DETROIT - Fire swept through a Detroit home, killing three children and critically injuring two others who escaped out a second-floor window, authorities said Wednesday.

A 3-month-old girl was dropped from a top window of the two-story house where the blaze broke out around 7 p.m. Tuesday, fire officials said. Three other children, ages 12, 9 and 8, jumped to neighbors trying to catch them.

The infant and the 8-year-old were in critical condition at Children's Hospital of Michigan in Detroit. The 12-year-old and 9-year-old may have suffered minor injuries but were not hospitalized Wednesday.

It was not immediately known if an adult was in the home at the time of the fire. Investigators were speaking with the children's mother, Detroit police spokesman John Roach said.

The cause of the blaze is still under investigation.

DTE Energy crews had turned off unauthorized gas and electric service to the house earlier Tuesday after an employee noticed someone had cut off the locks on the meter box, said Scott Simons, a spokesman for the utility.

Service initially was shut off Dec. 11 at the request of a DTE Energy customer who was moving. "Since then there has been no request for service to be turned on," Simons said.

He was not sure if the utility's theft-prevention officials reached anyone in the house before the power was turned off Tuesday.

"Generally, our theft guys will knock on the door before turning off service," Simons said. "We want to turn them into paying customers and leave them with information that tells them how to go about doing that.

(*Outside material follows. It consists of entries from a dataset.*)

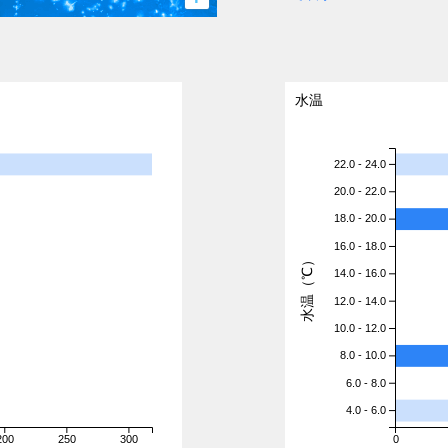
水温
22.0 - 24.0
20.0 - 22.0
18.0 - 20.0
16.0 - 18.0
水温（℃）
14.0 - 16.0
12.0 - 14.0
10.0 - 12.0
8.0 - 10.0
6.0 - 8.0
4.0 - 6.0
200
250
300
0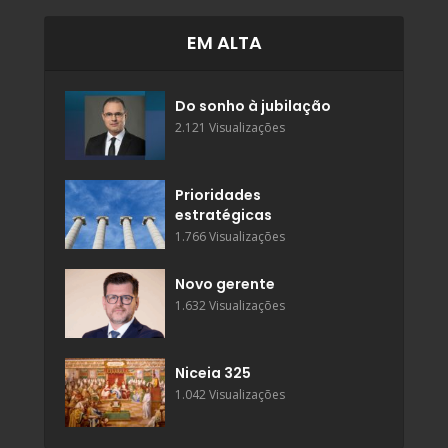
EM ALTA
Do sonho à jubilação
2.121 Visualizações
Prioridades
estratégicas
1.766 Visualizações
Novo gerente
1.632 Visualizações
Niceia 325
1.042 Visualizações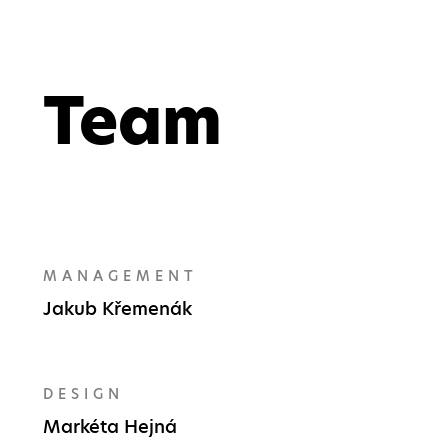
Team
MANAGEMENT
Jakub Křemenák
DESIGN
Markéta Hejná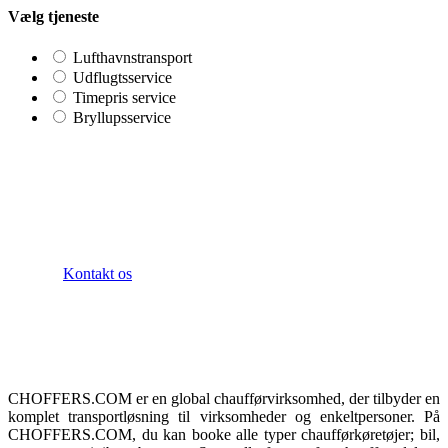
Vælg tjeneste
Lufthavnstransport
Udflugtsservice
Timepris service
Bryllupsservice
hvordan kan vi hjælpe dig?
Vi giver den bedste værdi til vores kunder ved
løbende at forfine vores
Kontakt os
Om os
CHOFFERS.COM er en global chaufførvirksomhed, der tilbyder en
komplet transportløsning til virksomheder og enkeltpersoner. På
CHOFFERS.COM, du kan booke alle typer chaufførkøretøjer; bil,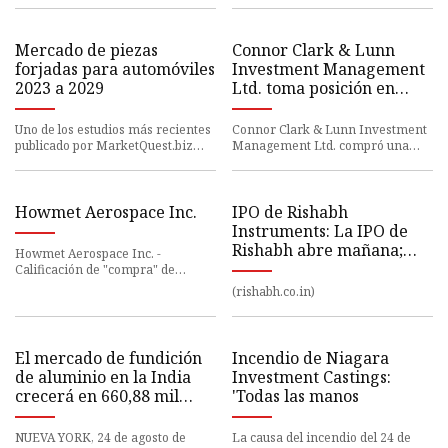
Departamento de Defensa
informes publicados y futuros
de EE. UU. > Comunicado
cada añ
Mercado de piezas
Connor Clark & ​​Lunn
forjadas para automóviles
Investment Management
2023 a 2029
Ltd. toma posición en
Sturm, Ruger & Company,
Inc. (NYSE:RGR)
Uno de los estudios más recientes
Connor Clark & ​​Lunn Investment
publicado por MarketQuest.biz
Management Ltd. compró una
denominado Piezas forjadas para
nueva participación en acciones
automóviles Market 2023
de Sturm, Ruger & Company, I
Howmet Aerospace Inc.
IPO de Rishabh
Instruments: La IPO de
Rishabh abre mañana;
Howmet Aerospace Inc. -
aquí hay 10 cosas que
Calificación de "compra" de
consenso y potencial de mejora
debes saber
(rishabh.co.in)
del 12,8%
El mercado de fundición
Incendio de Niagara
de aluminio en la India
Investment Castings:
crecerá en 660,88 mil
'Todas las manos
toneladas de 2021 a 2026
NUEVA YORK, 24 de agosto de
La causa del incendio del 24 de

People usually don't answer the door."

Autopsies were to be performed Wednesday on the dead children, ages 3, 4 and 5, according to the Wayne County medical examiner's office.

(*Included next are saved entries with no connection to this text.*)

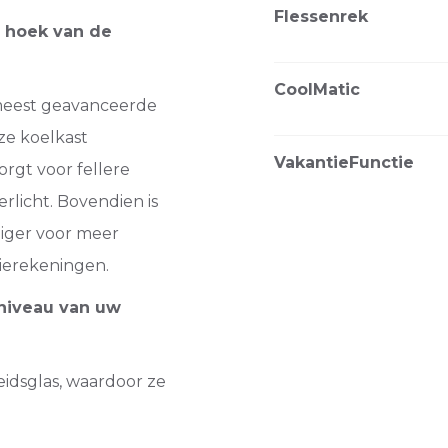
Flessenrek
e hoek van de
CoolMatic
meest geavanceerde
ze koelkast
VakantieFunctie
orgt voor fellere
erlicht. Bovendien is
niger voor meer
ierekeningen.
 niveau van uw
heidsglas, waardoor ze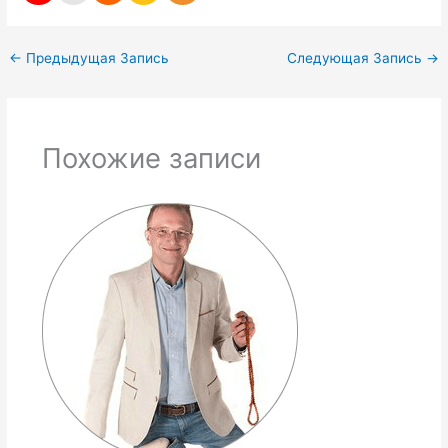
←
Предыдущая Запись
Следующая Запись
→
Похожие записи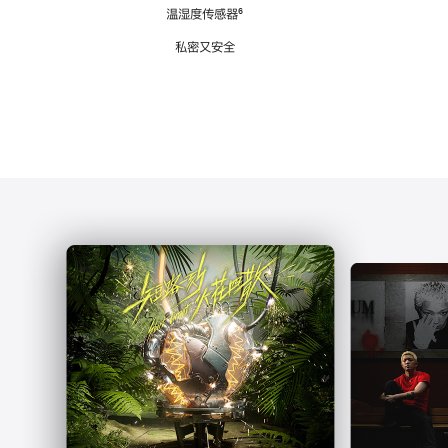
注
温湿度传感器
脚
⁶
注
私密又安全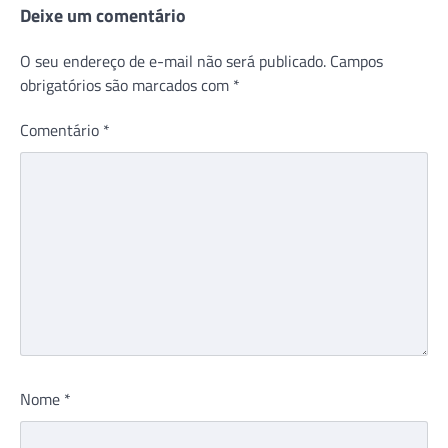
Deixe um comentário
O seu endereço de e-mail não será publicado.
Campos
obrigatórios são marcados com
*
Comentário
*
Nome
*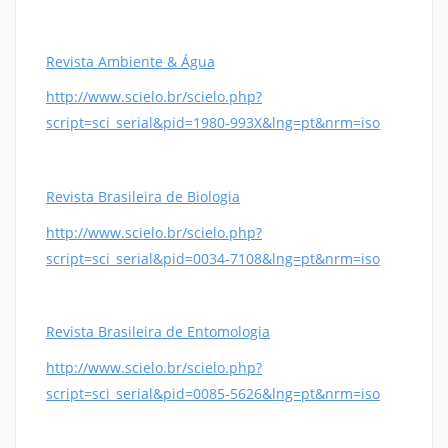
Revista Ambiente & Água
http://www.scielo.br/scielo.php?
script=sci_serial&pid=1980-993X&lng=pt&nrm=iso
Revista Brasileira de Biologia
http://www.scielo.br/scielo.php?
script=sci_serial&pid=0034-7108&lng=pt&nrm=iso
Revista Brasileira de Entomologia
http://www.scielo.br/scielo.php?
script=sci_serial&pid=0085-5626&lng=pt&nrm=iso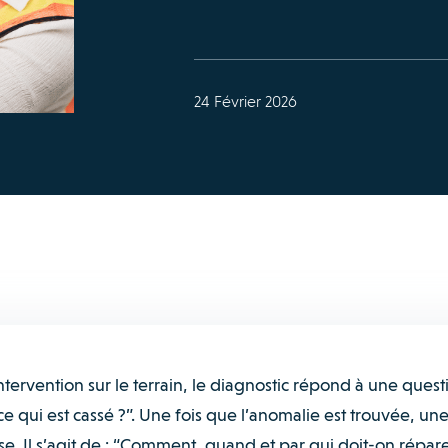
24 Février 2026
ntervention sur le terrain, le diagnostic répond à une quest
-ce qui est cassé ?”. Une fois que l’anomalie est trouvée, un
e. Il s’agit de : “Comment, quand et par qui doit-on réparer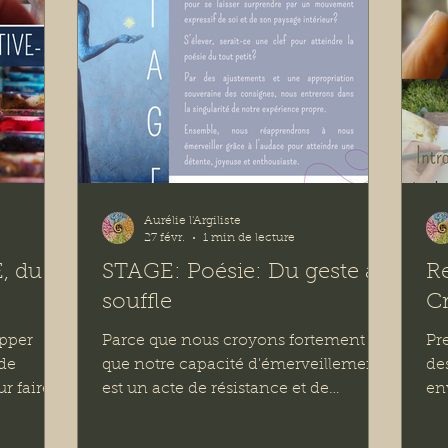
Aurélie l'Argiliste
27 févr.
1 min de lecture
, du
STAGE: Poésie: Du geste au
R
souffle
Cr
opper
Parce que nous croyons fortement
Pr
 de
que notre capacité d'émerveillement
de
ur faire
est un acte de résistance et de
en
mentaux
résilience, Christophe Thiémé
pr
(enseignant de yoga et animateur
que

Police and fire officials were still trying to identify the children and weren't sure if or how they were related.

Jarmar Taylor, one of at least two neighbors who caught the survivors, said he heard the children scream before they leaped for their lives from the intense flames and thick, choking smoke.

"The kids were in the window screaming and hollering. We told them to jump," Taylor, 18, said Wednesday morning outside the blackened husk of the home in a distressed neighborhood on the city's west side.

Unable to kick in the front door, several neighbors pushed through a rear door but were forced back out by the smoke and flames, he said.

Three tall, glass-encased candles burned Wednesday on the concrete front steps, as one woman walked up to the house, arms filled with stuffed animals to add to the makeshift memorial.

The family only had been in the house since January, said 47-year-old Sewilla Wilson, who grabbed the 3-month-old girl and wrapped her in a blanket until firefighters arrived.

"I said 'Bring the baby in here,'" Wilson told The Associated Press inside her own home Wednesday. "It was cold outside. I had the baby and she was trying to go to sleep. I wanted to keep her awake. As long as she was crying I knew she was all right."